** WHAT YOU HAVE TO DO **
Leaving all pictures aside, write out the records below precisely as given.

━━ RECORDS FOR THIS TASK

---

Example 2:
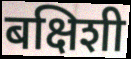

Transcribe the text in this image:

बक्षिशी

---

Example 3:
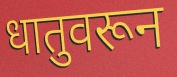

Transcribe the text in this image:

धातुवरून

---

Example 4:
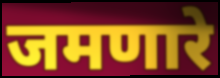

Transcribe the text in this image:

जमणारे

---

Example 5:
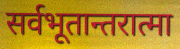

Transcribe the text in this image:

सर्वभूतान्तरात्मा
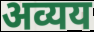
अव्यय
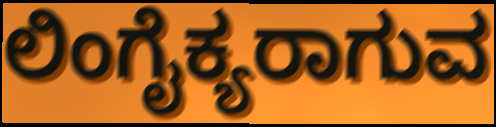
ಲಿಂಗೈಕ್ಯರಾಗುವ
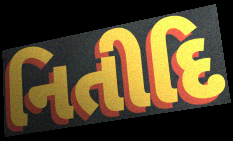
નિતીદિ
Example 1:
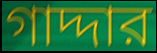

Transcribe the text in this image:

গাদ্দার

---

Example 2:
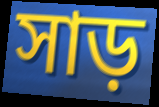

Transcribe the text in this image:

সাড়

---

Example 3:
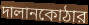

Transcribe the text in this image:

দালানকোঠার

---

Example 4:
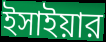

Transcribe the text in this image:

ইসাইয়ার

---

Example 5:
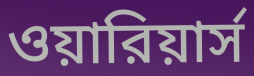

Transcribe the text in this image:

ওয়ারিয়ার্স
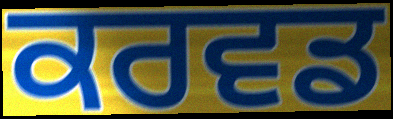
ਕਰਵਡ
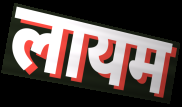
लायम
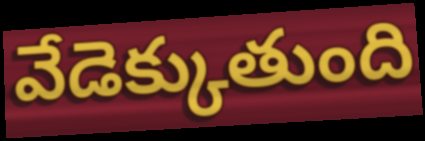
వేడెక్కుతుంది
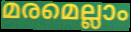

━━━━

** EXPECTED ANSWER **
---

Example 2:

Transcribe the text in this image:

बक्षिशी

---

Example 3:

Transcribe the text in this image:

धातुवरून

---

Example 4:

Transcribe the text in this image:

जमणारे

---

Example 5:

Transcribe the text in this image:

सर्वभूतान्तरात्मा
अव्यय
ಲಿಂಗೈಕ್ಯರಾಗುವ
નિતીદિ
Example 1:

Transcribe the text in this image:

গাদ্দার

---

Example 2:

Transcribe the text in this image:

সাড়

---

Example 3:

Transcribe the text in this image:

দালানকোঠার

---

Example 4:

Transcribe the text in this image:

ইসাইয়ার

---

Example 5:

Transcribe the text in this image:

ওয়ারিয়ার্স
ਕਰਵਡ
लायम
వేడెక్కుతుంది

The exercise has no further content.